What is required. Can you copy out, word for word, every line from the one containing "What is the average value?" through the end of the records, leaving the pictures out of your answer?

Dataset excerpts.
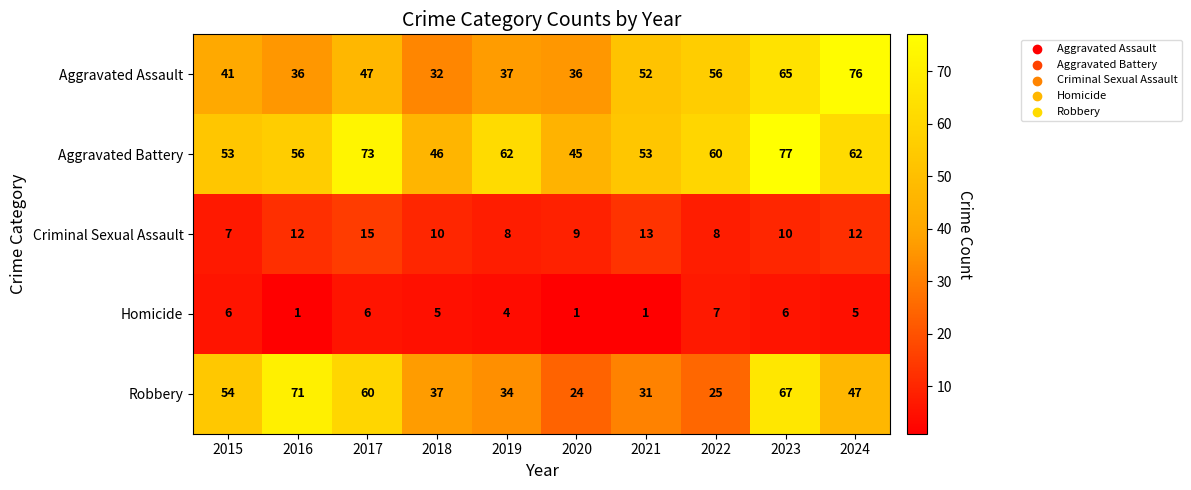

The value of Aggravated Assault at 2019 is 37. True or false?

True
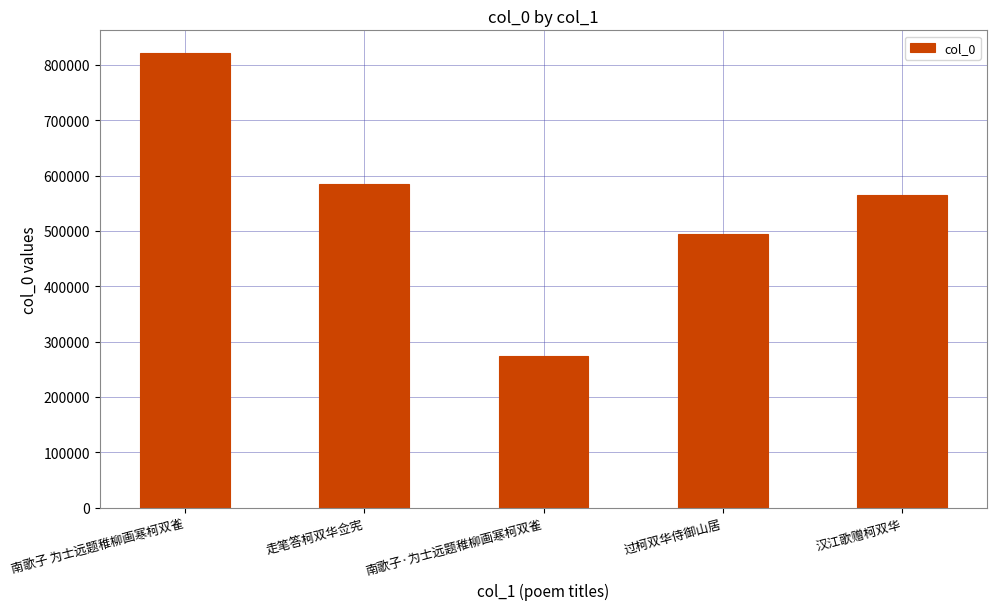

What is the average value?

547917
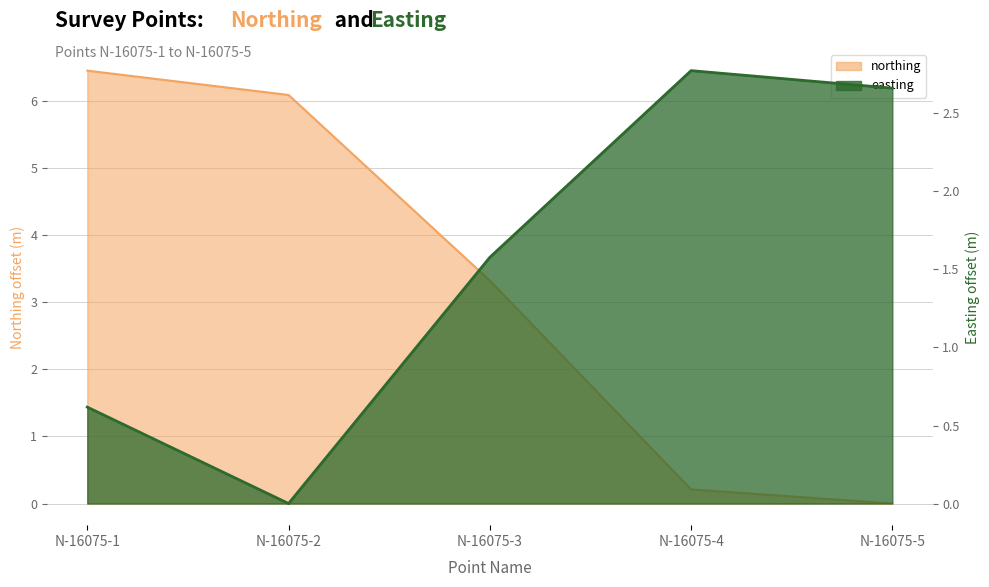

How many intersections are there between easting and northing?

1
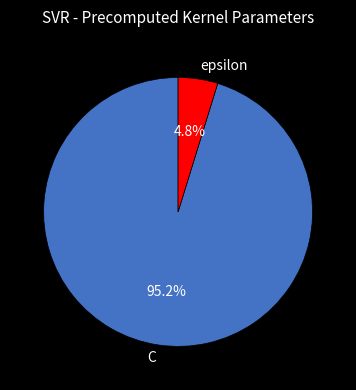

What is the largest slice in the pie chart?

C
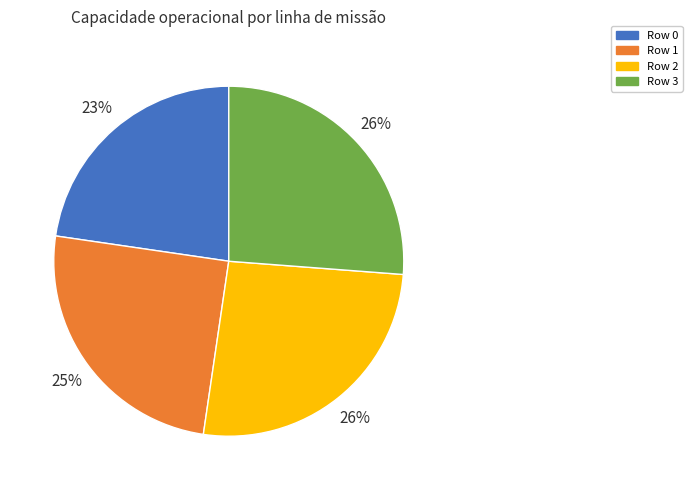

Which slice is the smallest?

Row 0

Task output.
What is the average value?

547917

How many intersections are there between easting and northing?

1

What is the largest slice in the pie chart?

C

Which slice is the smallest?

Row 0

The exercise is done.